> **What you will do**
Copy every line in the listing that contains "ottoman".

________________________

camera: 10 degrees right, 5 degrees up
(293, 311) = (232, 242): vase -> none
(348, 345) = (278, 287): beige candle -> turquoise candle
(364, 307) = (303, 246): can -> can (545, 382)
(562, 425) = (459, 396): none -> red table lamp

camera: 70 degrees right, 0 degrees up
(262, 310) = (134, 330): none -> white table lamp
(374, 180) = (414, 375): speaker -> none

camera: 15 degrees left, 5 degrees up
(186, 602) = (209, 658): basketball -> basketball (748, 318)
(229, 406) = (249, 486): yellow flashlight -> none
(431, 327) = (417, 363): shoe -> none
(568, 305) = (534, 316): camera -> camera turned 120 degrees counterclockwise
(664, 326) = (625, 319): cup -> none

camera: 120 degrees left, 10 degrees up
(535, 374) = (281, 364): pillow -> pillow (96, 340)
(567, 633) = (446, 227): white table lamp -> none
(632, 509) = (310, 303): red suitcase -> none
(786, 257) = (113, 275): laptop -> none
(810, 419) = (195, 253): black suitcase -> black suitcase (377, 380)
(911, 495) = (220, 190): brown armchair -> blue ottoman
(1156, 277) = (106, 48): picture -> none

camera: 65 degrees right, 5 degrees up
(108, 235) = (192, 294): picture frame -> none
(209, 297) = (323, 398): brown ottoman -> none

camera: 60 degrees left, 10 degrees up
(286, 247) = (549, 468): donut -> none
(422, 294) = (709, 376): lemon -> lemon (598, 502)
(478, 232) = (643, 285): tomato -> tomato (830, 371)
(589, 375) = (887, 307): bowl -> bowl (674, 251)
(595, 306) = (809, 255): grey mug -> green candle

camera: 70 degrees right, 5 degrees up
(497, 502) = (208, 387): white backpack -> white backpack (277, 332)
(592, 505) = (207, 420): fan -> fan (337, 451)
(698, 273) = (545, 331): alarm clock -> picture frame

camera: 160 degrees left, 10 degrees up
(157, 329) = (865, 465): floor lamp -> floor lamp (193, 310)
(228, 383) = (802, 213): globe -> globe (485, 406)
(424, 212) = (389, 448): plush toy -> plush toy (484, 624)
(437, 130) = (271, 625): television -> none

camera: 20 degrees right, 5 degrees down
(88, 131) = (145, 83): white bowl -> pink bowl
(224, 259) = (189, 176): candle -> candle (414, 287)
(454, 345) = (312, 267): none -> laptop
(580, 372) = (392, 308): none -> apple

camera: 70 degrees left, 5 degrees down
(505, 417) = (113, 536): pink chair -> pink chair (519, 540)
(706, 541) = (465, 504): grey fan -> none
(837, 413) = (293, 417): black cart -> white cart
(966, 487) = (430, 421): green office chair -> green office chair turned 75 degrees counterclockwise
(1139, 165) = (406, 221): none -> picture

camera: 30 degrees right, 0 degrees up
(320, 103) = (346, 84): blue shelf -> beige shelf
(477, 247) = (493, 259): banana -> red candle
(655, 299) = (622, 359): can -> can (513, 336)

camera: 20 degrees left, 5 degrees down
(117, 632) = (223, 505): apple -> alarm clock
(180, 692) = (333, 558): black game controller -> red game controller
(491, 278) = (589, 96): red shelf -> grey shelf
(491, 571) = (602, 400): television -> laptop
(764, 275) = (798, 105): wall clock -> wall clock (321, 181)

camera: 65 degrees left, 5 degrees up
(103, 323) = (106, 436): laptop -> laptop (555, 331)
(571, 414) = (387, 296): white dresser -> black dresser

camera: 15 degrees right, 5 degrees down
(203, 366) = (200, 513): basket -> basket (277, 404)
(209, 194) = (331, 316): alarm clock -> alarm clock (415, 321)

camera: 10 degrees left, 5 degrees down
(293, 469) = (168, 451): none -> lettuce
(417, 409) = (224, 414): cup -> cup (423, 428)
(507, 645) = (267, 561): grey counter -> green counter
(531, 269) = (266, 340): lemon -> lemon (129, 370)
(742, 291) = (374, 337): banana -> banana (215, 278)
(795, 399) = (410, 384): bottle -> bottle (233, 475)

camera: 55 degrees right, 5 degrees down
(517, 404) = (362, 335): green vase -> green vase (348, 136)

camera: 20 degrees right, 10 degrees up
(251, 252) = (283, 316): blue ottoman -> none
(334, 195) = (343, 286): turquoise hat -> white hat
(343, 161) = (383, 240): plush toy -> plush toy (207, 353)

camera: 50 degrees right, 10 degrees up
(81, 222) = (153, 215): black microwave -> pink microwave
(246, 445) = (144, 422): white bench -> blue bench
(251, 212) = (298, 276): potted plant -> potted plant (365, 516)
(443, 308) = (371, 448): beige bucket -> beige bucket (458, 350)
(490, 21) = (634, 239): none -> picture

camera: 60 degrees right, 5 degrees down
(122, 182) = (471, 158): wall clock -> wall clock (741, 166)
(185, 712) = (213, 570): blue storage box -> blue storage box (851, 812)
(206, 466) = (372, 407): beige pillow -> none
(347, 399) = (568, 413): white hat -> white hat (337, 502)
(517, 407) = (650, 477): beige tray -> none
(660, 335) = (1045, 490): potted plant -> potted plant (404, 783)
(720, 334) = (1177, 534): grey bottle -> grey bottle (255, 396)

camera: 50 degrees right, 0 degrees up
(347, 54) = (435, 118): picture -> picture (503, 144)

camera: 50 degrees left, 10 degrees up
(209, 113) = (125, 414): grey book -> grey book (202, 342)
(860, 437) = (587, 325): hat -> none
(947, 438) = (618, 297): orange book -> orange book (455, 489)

________________________

> **Expected answer**
(911, 495) = (220, 190): brown armchair -> blue ottoman
(209, 297) = (323, 398): brown ottoman -> none
(251, 252) = (283, 316): blue ottoman -> none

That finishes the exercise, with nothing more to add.